Segment Start: DATASET EXCERPTS
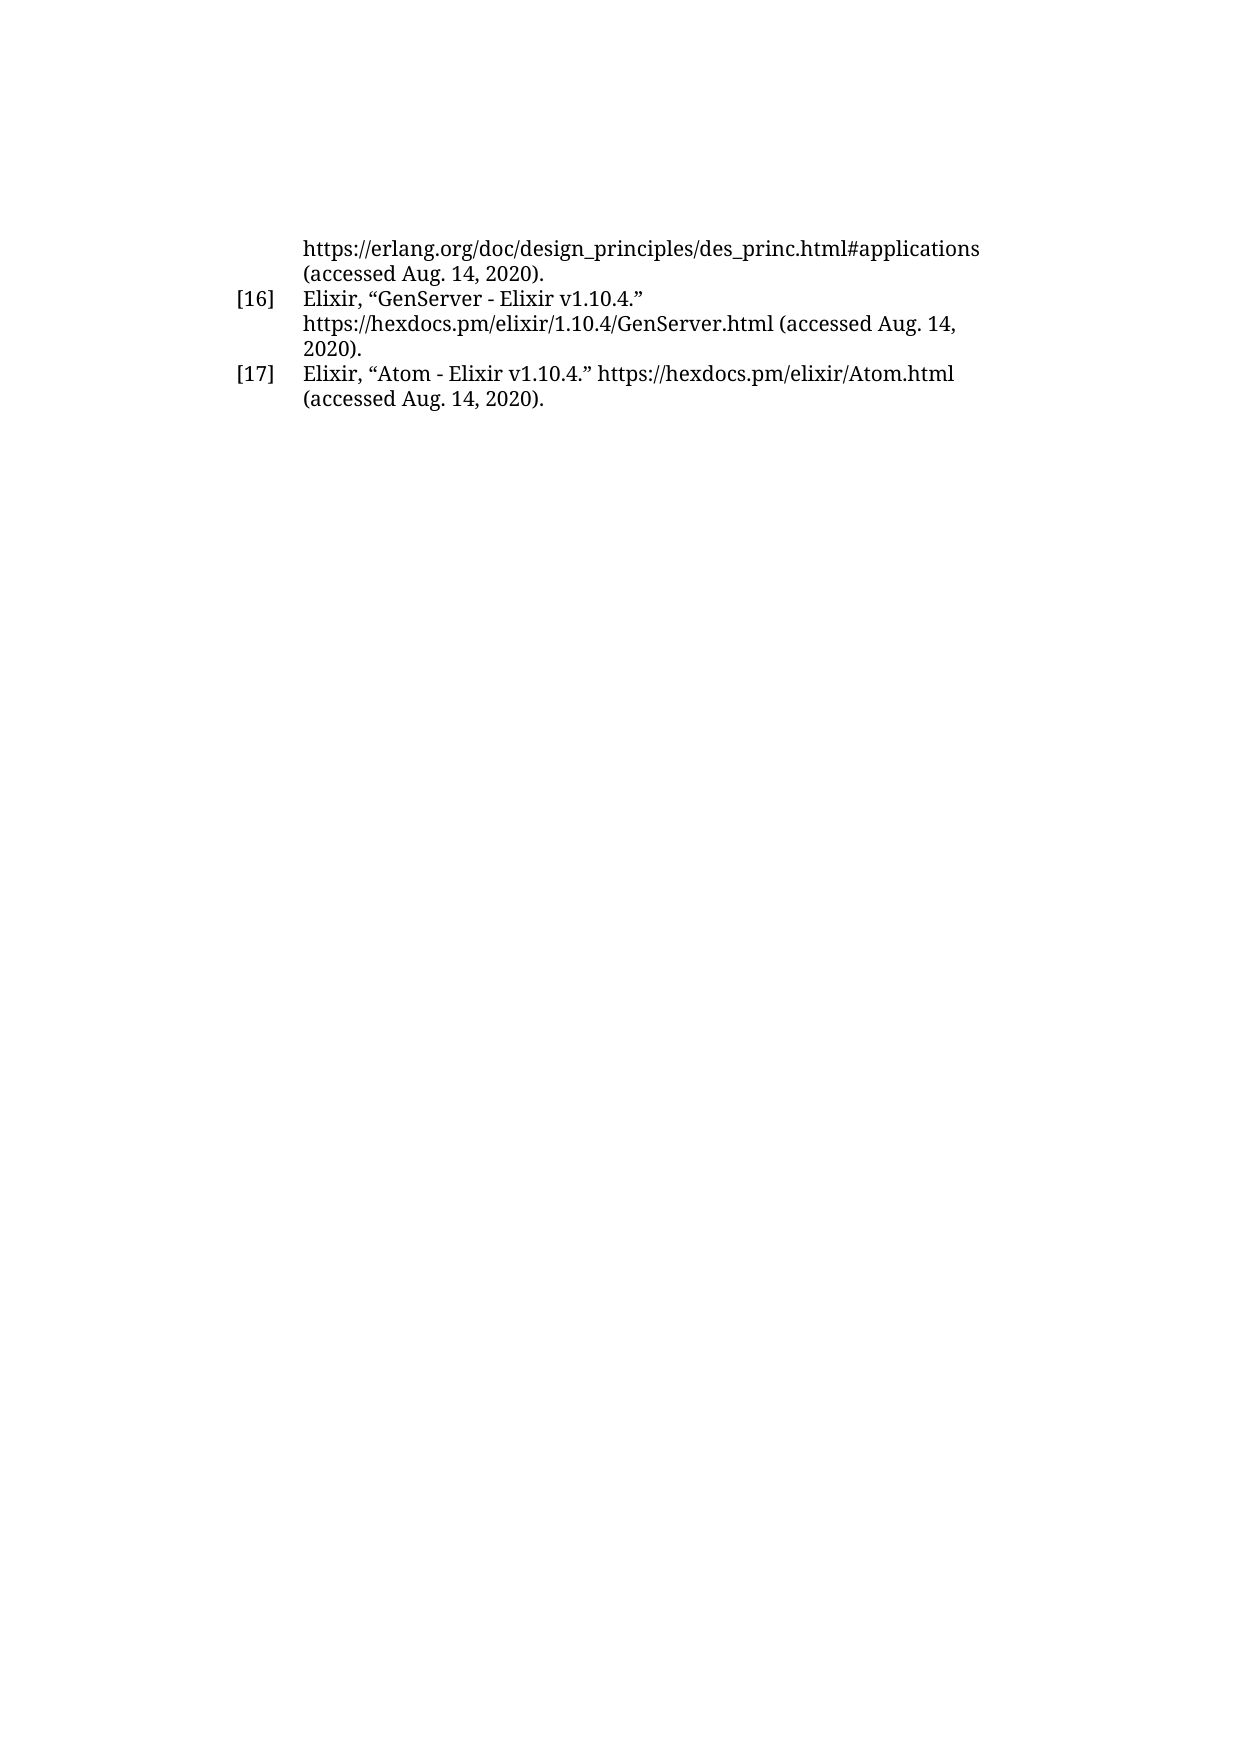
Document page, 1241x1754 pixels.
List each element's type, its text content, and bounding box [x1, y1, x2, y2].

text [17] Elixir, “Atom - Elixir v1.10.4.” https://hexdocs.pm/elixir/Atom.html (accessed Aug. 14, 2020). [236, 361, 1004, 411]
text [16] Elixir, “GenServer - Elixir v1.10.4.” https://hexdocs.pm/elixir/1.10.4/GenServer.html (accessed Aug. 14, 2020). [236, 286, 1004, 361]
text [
Segment End: DATASET EXCERPTS
● TO DO
Write out, word for word, the line containing "List each element's" and every line after it to the end of the data above.

● EXERCISE OUTPUT
List each element's type, its text content, and bounding box [x1, y1, x2, y2].

text [17] Elixir, “Atom - Elixir v1.10.4.” https://hexdocs.pm/elixir/Atom.html (accessed Aug. 14, 2020). [236, 361, 1004, 411]
text [16] Elixir, “GenServer - Elixir v1.10.4.” https://hexdocs.pm/elixir/1.10.4/GenServer.html (accessed Aug. 14, 2020). [236, 286, 1004, 361]
text [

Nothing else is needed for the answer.